Still alien by all other standards, the second tale strikes a more familiar note than did the first. Here, for the first time, the reader gains an impression that this tale might have been born about a Doggish campfire, a situation unthinkable so far as the first tale is concerned.
Here is voiced some of the high moral and ethical concepts which the Dogs have come to value. Here, too, is a struggle which a Dog can understand, even though the struggle does reveal the mental and moral deterioration of its central character.
For the first time, too, a character emerges which has a familiar ring – the robot. In the robot Jenkins, first introduced in this story, one comes to know a character which for thousands of years has been a puppish favourite. Jenkins is regarded by Tige as the real hero of the legend. In him he sees an extension of Man's influence beyond the day of Man's disappearance, a mechanical device by which human thought continued to guide the Dogs long after Man himself was gone.

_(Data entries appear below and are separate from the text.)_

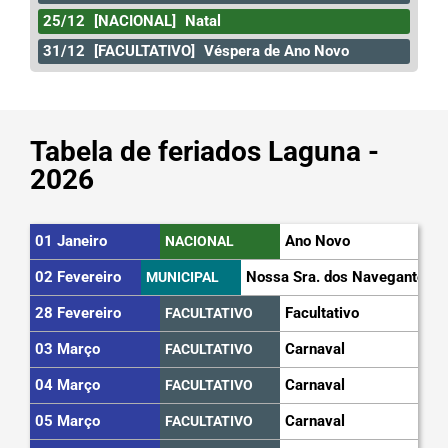
25/12
[NACIONAL]
Natal
31/12
[FACULTATIVO]
Véspera de Ano Novo
Tabela de feriados Laguna -
2026
01 Janeiro
Ano Novo
NACIONAL
02 Fevereiro
Nossa Sra. dos Navegantes
MUNICIPAL
28 Fevereiro
Facultativo
FACULTATIVO
03 Março
Carnaval
FACULTATIVO
04 Março
Carnaval
FACULTATIVO
05 Março
Carnaval
FACULTATIVO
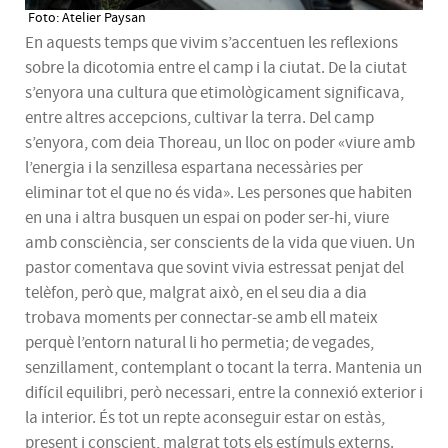
Foto: Atelier Paysan
En aquests temps que vivim s’accentuen les reflexions
sobre la dicotomia entre el camp i la ciutat. De la ciutat
s’enyora una cultura que etimològicament significava,
entre altres accepcions, cultivar la terra. Del camp
s’enyora, com deia Thoreau, un lloc on poder «viure amb
l’energia i la senzillesa espartana necessàries per
eliminar tot el que no és vida». Les persones que habiten
en una i altra busquen un espai on poder ser-hi, viure
amb consciència, ser conscients de la vida que viuen. Un
pastor comentava que sovint vivia estressat penjat del
telèfon, però que, malgrat això, en el seu dia a dia
trobava moments per connectar-se amb ell mateix
perquè l’entorn natural li ho permetia; de vegades,
senzillament, contemplant o tocant la terra. Mantenia un
difícil equilibri, però necessari, entre la connexió exterior i
la interior. És tot un repte aconseguir estar on estàs,
present i conscient, malgrat tots els estímuls externs.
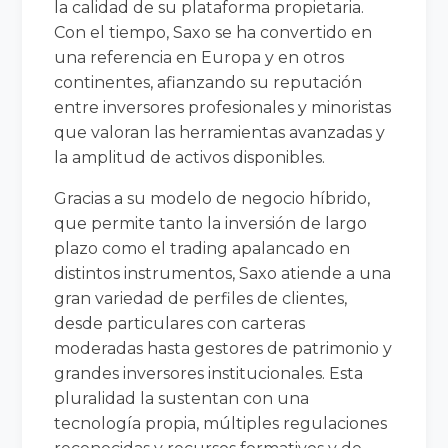
la calidad de su plataforma propietaria.
Con el tiempo, Saxo se ha convertido en
una referencia en Europa y en otros
continentes, afianzando su reputación
entre inversores profesionales y minoristas
que valoran las herramientas avanzadas y
la amplitud de activos disponibles.
Gracias a su modelo de negocio híbrido,
que permite tanto la inversión de largo
plazo como el trading apalancado en
distintos instrumentos, Saxo atiende a una
gran variedad de perfiles de clientes,
desde particulares con carteras
moderadas hasta gestores de patrimonio y
grandes inversores institucionales. Esta
pluralidad la sustentan con una
tecnología propia, múltiples regulaciones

We still have our robots, valuable and lovable little contraptions that exist for one purpose only – to furnish us with hands. Throughout the years, however, a Dog's robot has become so much a part of him that no Dog now regards his robot as a thing apart.
Tige's insistence that the robot is an invention of Man, a heritage that our race carries forward from Man, has been sturdily attacked by most other students of the legend.
The idea that the robot may have been fashioned and given to the Dogs as an aid to the development of their culture, Bounce believes, is an idea which must be summarily ruled out by the very virtue of its romanticism. It is, he contends, a story device on the face of it and as such must necessarily be suspect from the first.
There is no way now of knowing how the Dogs evolved a robot. Those few scholars who have given some time to a study of the development of robotry, point out that the highly specialized use to which the robot is put does indeed argue that it was invented by a Dog. To be so specialized, they argue, the robot must necessarily have been invented and developed by the race for whose particular use it is so singularly fitted. No one other than a Dog, they contend, could have done so good a job on so intricate a tool.